Unlike me, Thevenot was right there, talking to the Guardsmen about the dead bodies stacked inside the freezer. Apparently, he never bothered to look inside. I'm cynical, but something about Thevenot's proximity to the freezer prevented my cynicism from suspecting a lie.

On the other hand, my familiarity with alligators immediately made me highly suspicious of the Charmaine Neville tale (widely repeated -- by Daily Kos, CounterPunch, and Editor and Publisher). Still, I had no reason to doubt the central point of her story, which that she'd behaved heroically by commandeering a flatboat, then breaking into a bus and driving countless people to safety.

I now see an admission by the editor of Editor and Publisher that Neville never drove the bus:

In an interview with Greta Van Susteren on Fox News Channel, A Current Affair correspondent Arthel Neville, of the famous musical family, said she had heard that a man was beaten to death by an angry mob in the Dome after he raped and killed a 7-year-old.

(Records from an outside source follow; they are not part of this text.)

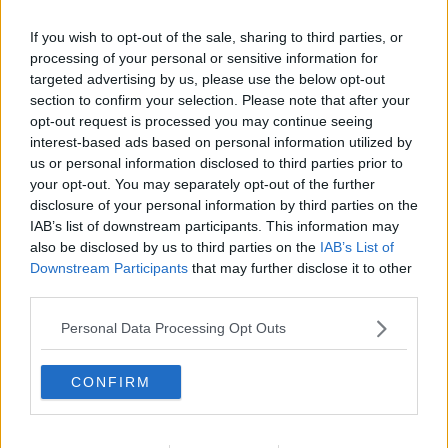
If you wish to opt-out of the sale, sharing to third parties, or
processing of your personal or sensitive information for
targeted advertising by us, please use the below opt-out
section to confirm your selection. Please note that after your
opt-out request is processed you may continue seeing
interest-based ads based on personal information utilized by
us or personal information disclosed to third parties prior to
your opt-out. You may separately opt-out of the further
disclosure of your personal information by third parties on the
Nesselrod Fromage ... klik for at komme tilbage
IAB’s list of downstream participants. This information may
also be disclosed by us to third parties on the
IAB’s List of
Downstream Participants
that may further disclose it to other
third parties.
Personal Data Processing Opt Outs
Nesselrod Fromage billede nr. 1
CONFIRM
Se opskriften her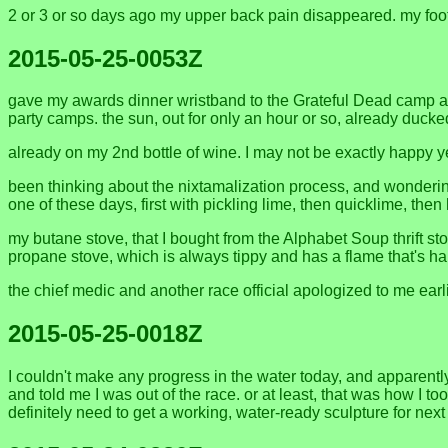
2 or 3 or so days ago my upper back pain disappeared. my foot i
2015-05-25-0053Z
gave my awards dinner wristband to the Grateful Dead camp and
party camps. the sun, out for only an hour or so, already duck
already on my 2nd bottle of wine. I may not be exactly happy ye
been thinking about the nixtamalization process, and wondering
one of these days, first with pickling lime, then quicklime, t
my butane stove, that I bought from the Alphabet Soup thrift sto
propane stove, which is always tippy and has a flame that's har
the chief medic and another race official apologized to me earlie
2015-05-25-0018Z
I couldn't make any progress in the water today, and apparent
and told me I was out of the race. or at least, that was how I to
definitely need to get a working, water-ready sculpture for next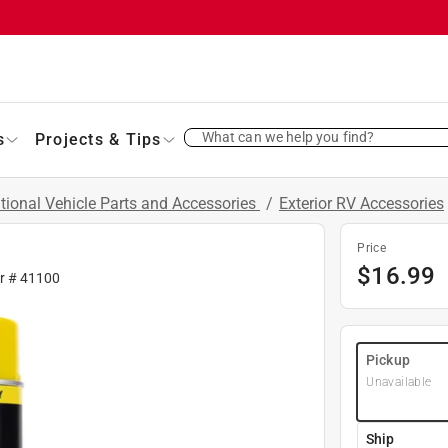
What can we help you find?
s
Projects & Tips
tional Vehicle Parts and Accessories
/
Exterior RV Accessories
Price
$
16.99
fr #
41100
Pickup
Unavailable
Ship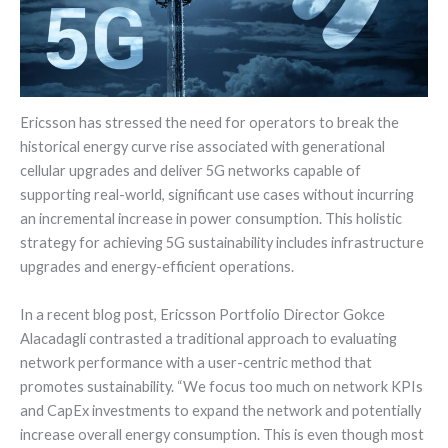
Ericsson has stressed the need for operators to break the
historical energy curve rise associated with generational
cellular upgrades and deliver 5G networks capable of
supporting real-world, significant use cases without incurring
an incremental increase in power consumption. This holistic
strategy for achieving 5G sustainability includes infrastructure
upgrades and energy-efficient operations.
In a recent blog post, Ericsson Portfolio Director Gokce
Alacadagli contrasted a traditional approach to evaluating
network performance with a user-centric method that
promotes sustainability. “We focus too much on network KPIs
and CapEx investments to expand the network and potentially
increase overall energy consumption. This is even though most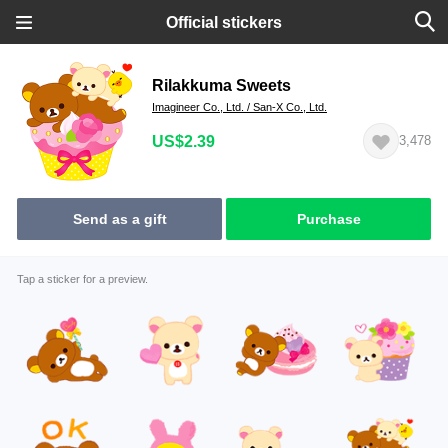
Official stickers
Rilakkuma Sweets
Imagineer Co., Ltd. / San-X Co., Ltd.
US$2.39
3,478
Send as a gift
Purchase
Tap a sticker for a preview.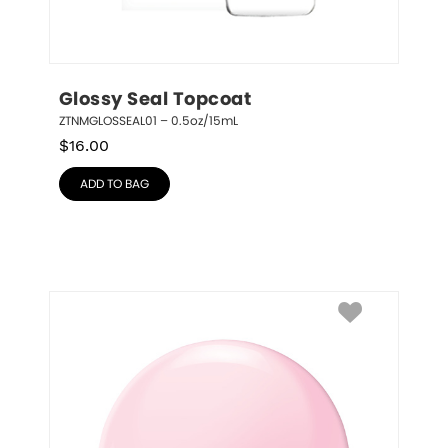
Glossy Seal Topcoat
ZTNMGLOSSEAL01 – 0.5oz/15mL
$
16.00
ADD TO BAG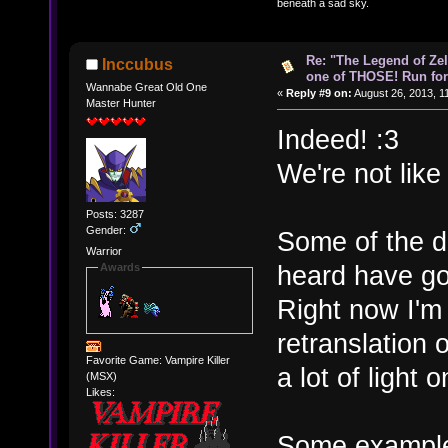
beneath a sad sky.
Re: "The Legend of Zeld
Inccubus
one of THOSE! Run for 
Wannabe Great Old One
«
Reply #9 on:
August 26, 2013, 1
Master Hunter
Indeed! :3
We're not lik
Posts: 3287
Gender:
Some of the d
Warrior
heard have go
Awards
Right now I'm
retranslation 
Favorite Game: Vampire Killer
a lot of light 
(MSX)
Likes:
Some exampl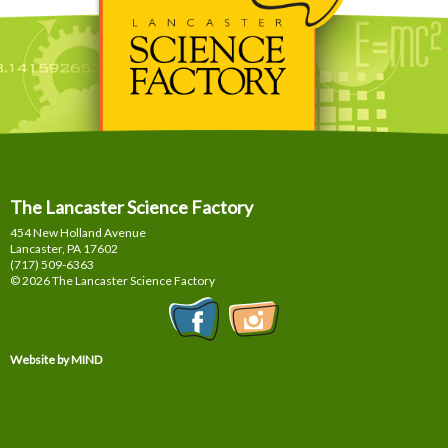
The Lancaster Science Factory
454 New Holland Avenue
Lancaster, PA
17602
(717) 509-6363
© 2026 The Lancaster Science Factory
Website by MIND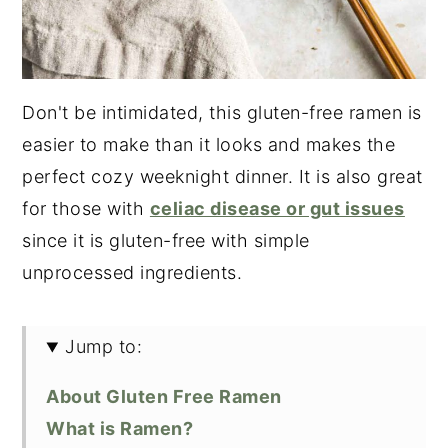
Don't be intimidated, this gluten-free ramen is
easier to make than it looks and makes the
perfect cozy weeknight dinner. It is also great
for those with
celiac disease or gut issues
since it is gluten-free with simple
unprocessed ingredients.
Jump to:
About Gluten Free Ramen
What is Ramen?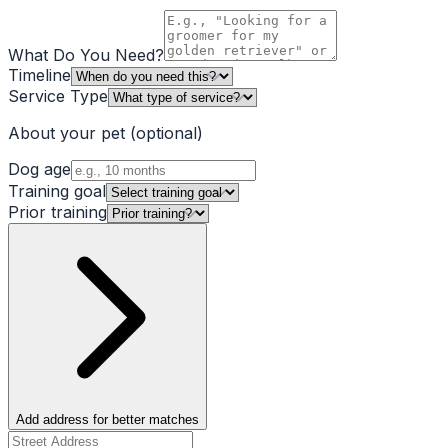
What Do You Need?
Timeline
Service Type
About your pet
(optional)
Dog age
Training goal
Prior training
Add address for better matches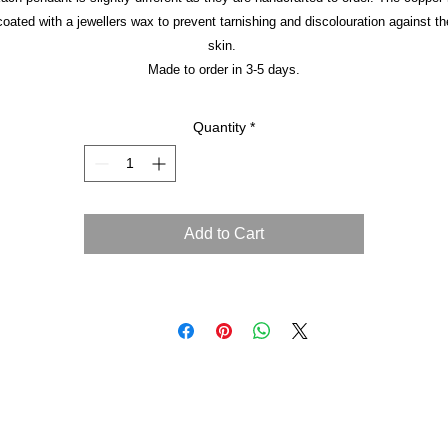
coated with a jewellers wax to prevent tarnishing and discolouration against th
skin.
Made to order in 3-5 days.
Quantity
*
Add to Cart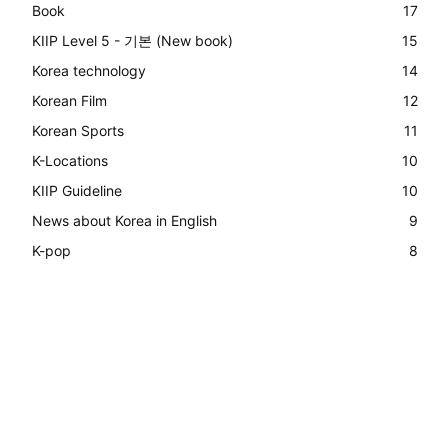
Book
17
KIIP Level 5 - 기본 (New book)
15
Korea technology
14
Korean Film
12
Korean Sports
11
K-Locations
10
KIIP Guideline
10
News about Korea in English
9
K-pop
8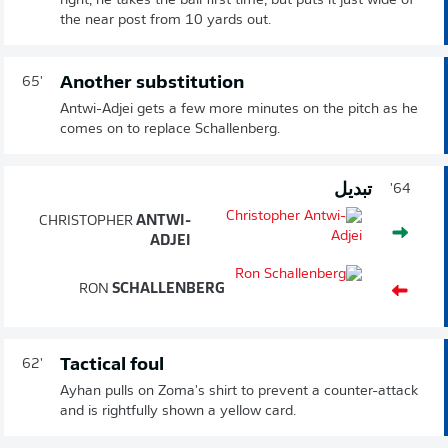
right, he takes the ball first time, but puts it just wide of
the near post from 10 yards out.
Another substitution
65'
Antwi-Adjei gets a few more minutes on the pitch as he
comes on to replace Schallenberg.
تبديل
64'
CHRISTOPHER
ANTWI-
ADJEI
RON
SCHALLENBERG
Tactical foul
62'
Ayhan pulls on Zoma's shirt to prevent a counter-attack
and is rightfully shown a yellow card.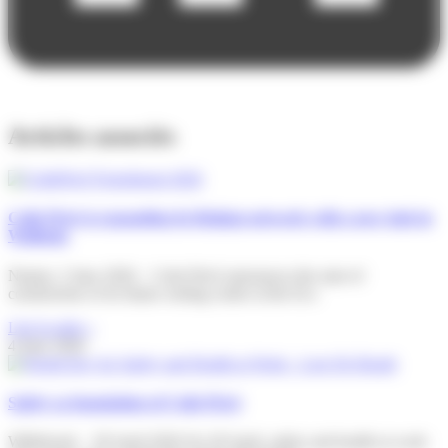
Articles associés
Colis Privé is expanding its Belgian network with a new hub in
Wallonia
Namur, 2 June 2026 – Colis Privé announces the start of
construction of its future sorting centre at the Eco
Lire la suite »
4 June 2026
Safety as foundation of Colis Privé
Willebroek – 28 April 2026 On 28 April, safety and health at work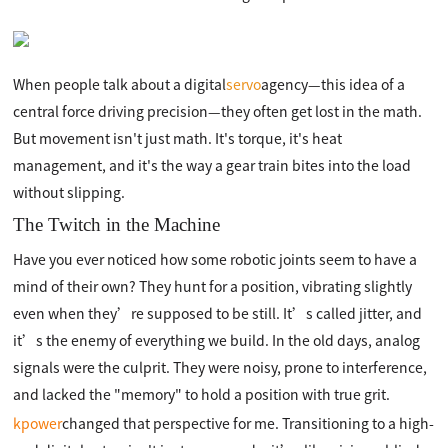
When people talk about a digital
servo
agency—this idea of a
central force driving precision—they often get lost in the math.
But movement isn't just math. It's torque, it's heat
management, and it's the way a gear train bites into the load
without slipping.
The Twitch in the Machine
Have you ever noticed how some robotic joints seem to have a
mind of their own? They hunt for a position, vibrating slightly
even when they’re supposed to be still. It’s called jitter, and
it’s the enemy of everything we build. In the old days, analog
signals were the culprit. They were noisy, prone to interference,
and lacked the "memory" to hold a position with true grit.
kpower
changed that perspective for me. Transitioning to a high-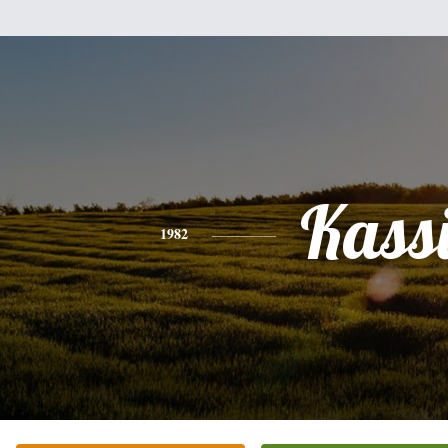
Kass
1982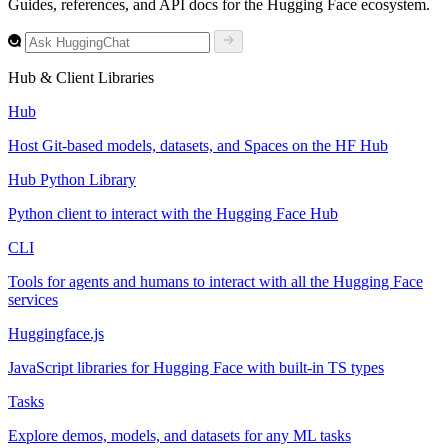
Guides, references, and API docs for the Hugging Face ecosystem.
Hub & Client Libraries
Hub
Host Git-based models, datasets, and Spaces on the HF Hub
Hub Python Library
Python client to interact with the Hugging Face Hub
CLI
Tools for agents and humans to interact with all the Hugging Face
services
Huggingface.js
JavaScript libraries for Hugging Face with built-in TS types
Tasks
Explore demos, models, and datasets for any ML tasks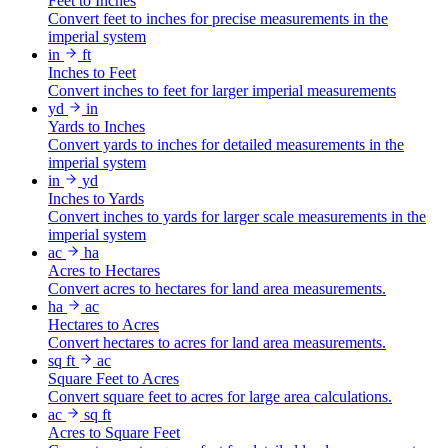
Feet to Inches
Convert feet to inches for precise measurements in the
imperial system
in
ft
Inches to Feet
Convert inches to feet for larger imperial measurements
yd
in
Yards to Inches
Convert yards to inches for detailed measurements in the
imperial system
in
yd
Inches to Yards
Convert inches to yards for larger scale measurements in the
imperial system
ac
ha
Acres to Hectares
Convert acres to hectares for land area measurements.
ha
ac
Hectares to Acres
Convert hectares to acres for land area measurements.
sq ft
ac
Square Feet to Acres
Convert square feet to acres for large area calculations.
ac
sq ft
Acres to Square Feet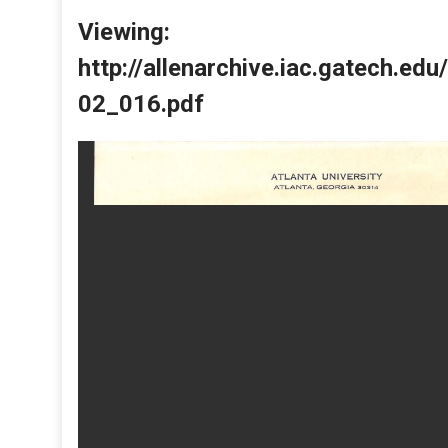
Viewing:
http://allenarchive.iac.gatech.e
02_016.pdf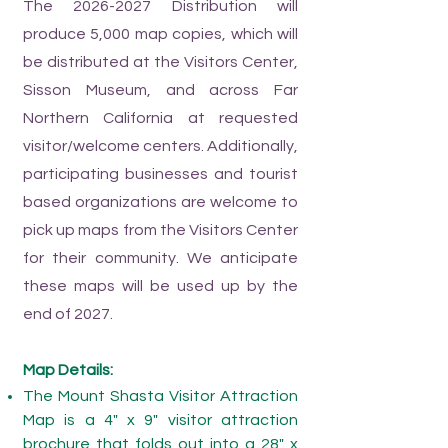
The
2026-2027
Distribution will
produce 5,000 map copies, which will
be distributed at the Visitors Center,
Sisson Museum, and across Far
Northern California at requested
visitor/welcome centers. Additionally,
participating businesses and tourist
based organizations are welcome to
pick up maps from the Visitors Center
for their community.
We anticipate
these maps will be used up by the
end of 2027.
Map Details:
The Mount Shasta Visitor Attraction
Map is a 4" x 9" visitor attraction
brochure that folds out into a 28" x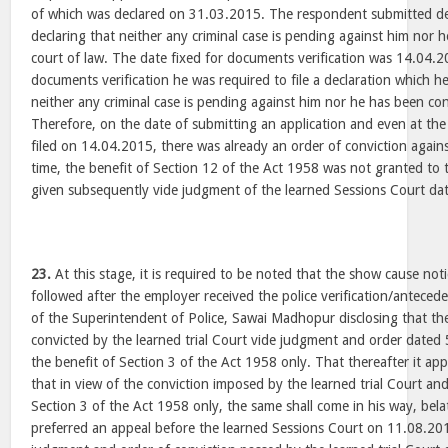
of which was declared on 31.03.2015. The respondent submitted d
declaring that neither any criminal case is pending against him nor 
court of law. The date fixed for documents verification was 14.04.
documents verification he was required to file a declaration which h
neither any criminal case is pending against him nor he has been con
Therefore, on the date of submitting an application and even at th
filed on 14.04.2015, there was already an order of conviction agains
time, the benefit of Section 12 of the Act 1958 was not granted to
given subsequently vide judgment of the learned Sessions Court d
23.
At this stage, it is required to be noted that the show cause no
followed after the employer received the police verification/antece
of the Superintendent of Police, Sawai Madhopur disclosing that t
convicted by the learned trial Court vide judgment and order date
the benefit of Section 3 of the Act 1958 only. That thereafter it app
that in view of the conviction imposed by the learned trial Court an
Section 3 of the Act 1958 only, the same shall come in his way, bel
preferred an appeal before the learned Sessions Court on 11.08.201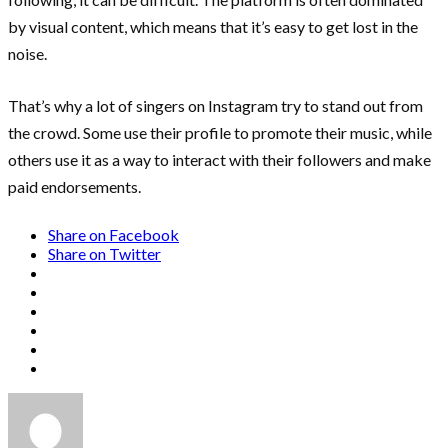
by visual content, which means that it’s easy to get lost in the
noise.
That’s why a lot of singers on Instagram try to stand out from
the crowd. Some use their profile to promote their music, while
others use it as a way to interact with their followers and make
paid endorsements.
Share on Facebook
Share on Twitter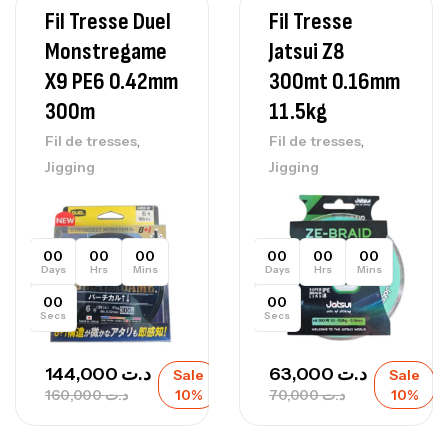
Fil Tresse Duel
Fil Tresse
Monstregame
Jatsui Z8
X9 PE6 0.42mm
300mt 0.16mm
300m
11.5kg
,
,
Fil de tresses
Fil de tresses
Jigging
Jigging
00
00
00
00
00
00
Days
Hrs
Mins
Days
Hrs
Mins
00
00
Secs
Secs
144,000
د.ت
63,000
د.ت
Sale
Sale
160,000
د.ت
10%
70,000
د.ت
10%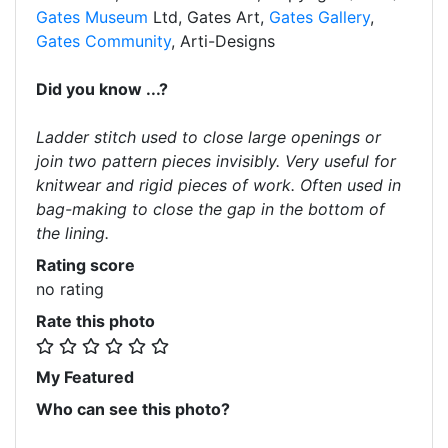
Gates Museum
Ltd, Gates Art,
Gates Gallery
,
Gates Community
, Arti-Designs
Did you know ...?
Ladder stitch used to close large openings or
join two pattern pieces invisibly. Very useful for
knitwear and rigid pieces of work. Often used in
bag-making to close the gap in the bottom of
the lining.
Rating score
no rating
Rate this photo
My Featured
Who can see this photo?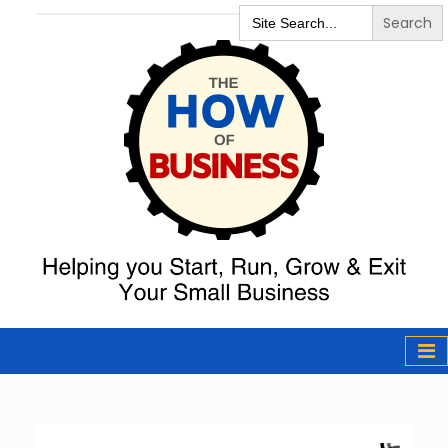
Search
for:
The How of
Business Podcast
& Resources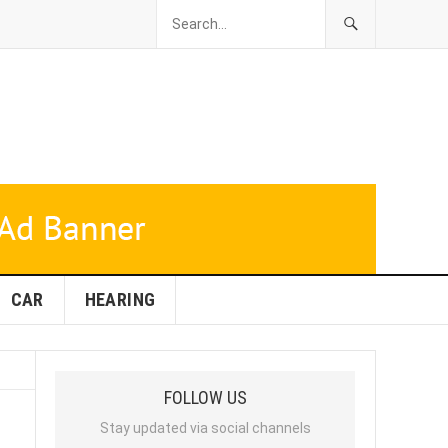
CAR
HEARING
FOLLOW US
Stay updated via social channels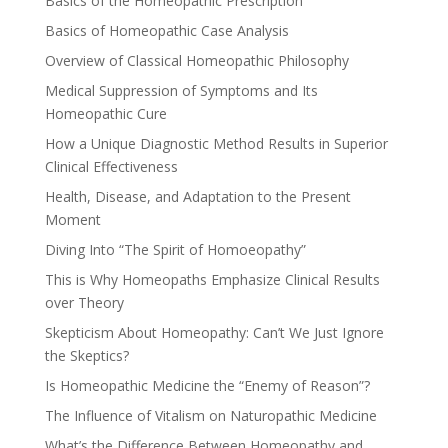
Basics of the Homeopathic Prescription
Basics of Homeopathic Case Analysis
Overview of Classical Homeopathic Philosophy
Medical Suppression of Symptoms and Its
Homeopathic Cure
How a Unique Diagnostic Method Results in Superior
Clinical Effectiveness
Health, Disease, and Adaptation to the Present
Moment
Diving Into “The Spirit of Homoeopathy”
This is Why Homeopaths Emphasize Clinical Results
over Theory
Skepticism About Homeopathy: Can’t We Just Ignore
the Skeptics?
Is Homeopathic Medicine the “Enemy of Reason”?
The Influence of Vitalism on Naturopathic Medicine
What’s the Difference Between Homeopathy and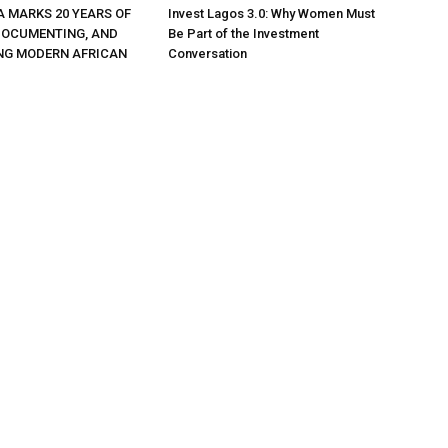
A MARKS 20 YEARS OF
Invest Lagos 3.0: Why Women Must
DOCUMENTING, AND
Be Part of the Investment
NG MODERN AFRICAN
Conversation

Another Neville, blues singer Charmaine, 49, told a story resembling a made-for-TV movie that was broadcast as news on Baton Rouge television. The distraught singer spoke of smashing through a roof with a crowbar to rescue victims, getting raped, watching alligators eat people, and walking through "hundreds of dead bodies" before pushing two legless women in wheelchairs to dry land in the French Quarter and commandeering a bus to drive people to safety.

All the while, troops in helicopters airlifted others to safety and ignored her, and the National Guard refused to help, she said.

The TV station's report was linked by the widely read liberal blog Daily Kos. Greg Mitchell, editor of the trade publication Editor & Publisher, wrote an admiring column about it headlined "Horror and Heroism." Asked whether he believed Charmaine Neville's story, Mitchell replied that Neville later said she didn't drive the bus but was on it. He wouldn't comment further. (Emphasis added.)

Is Mitchell's remark a retraction? Then why doesn't his story make any mention of it? Instead, Editor and Publisher still features the same story, same headline ("Charmaine Neville's New Orleans Story: Horror and Heroism") and same misleading text:
(September 07, 2005) -- Every time you think you've heard it all about the horrors of New Orleans in the past week, something like Charmaine Neville's experience comes around the bend, or the blog, and smacks you over the head like a club. It's a story of dead babies in the water, alligators eating people, heroism (she commandeered a bus to save dozens) and despair (she was raped).

Yes, she is a singer and one of the famous Nevilles. Her father, Charles Neville, performs with uncles Aaron, Art and Cyril in the Neville Brothers band. The Boston Globe has declared that there are "simply no limits to her skills," and The New York Times said she "electrifies audiences." As a frequent visitor to New Orleans, and a JazzFest attendee, I know the Nevilles’ work well. But that connection matters little when you consider her story.

It is just one more tale -- although surely one of the most horrific -- that everyone ought to ponder in considering exactly which officials and agencies failed in their rescue and relief responsibilities, from the top down, in a depraved disregard for life.

I agree that it's a tale everyone ought to ponder, but not just in thinking about the depraved disregard for life.

I'm wondering whether there might also be a depraved disregard for facts, and whether this depraved disregard might play a role in the initial creation of fiction by attention seekers. Who knows, it might also play a role in a sort of cycle of transformation -- of lies into rumors, of rumors into "facts."


AFTERTHOUGHT: Is it mean-spirited to call a lie a lie? Or does that depend on who told the lie? I mean, surely it wouldn't be mean-spirited to say Bush lied, would it?

MORE: Via Glenn Reynolds, Gateway Pundit has a nice collection of Katrina lies folklore.

MORE: I've written previously about the somewhat related issue of whether lies can become true with age (especially when they serve the interests of those promoting them).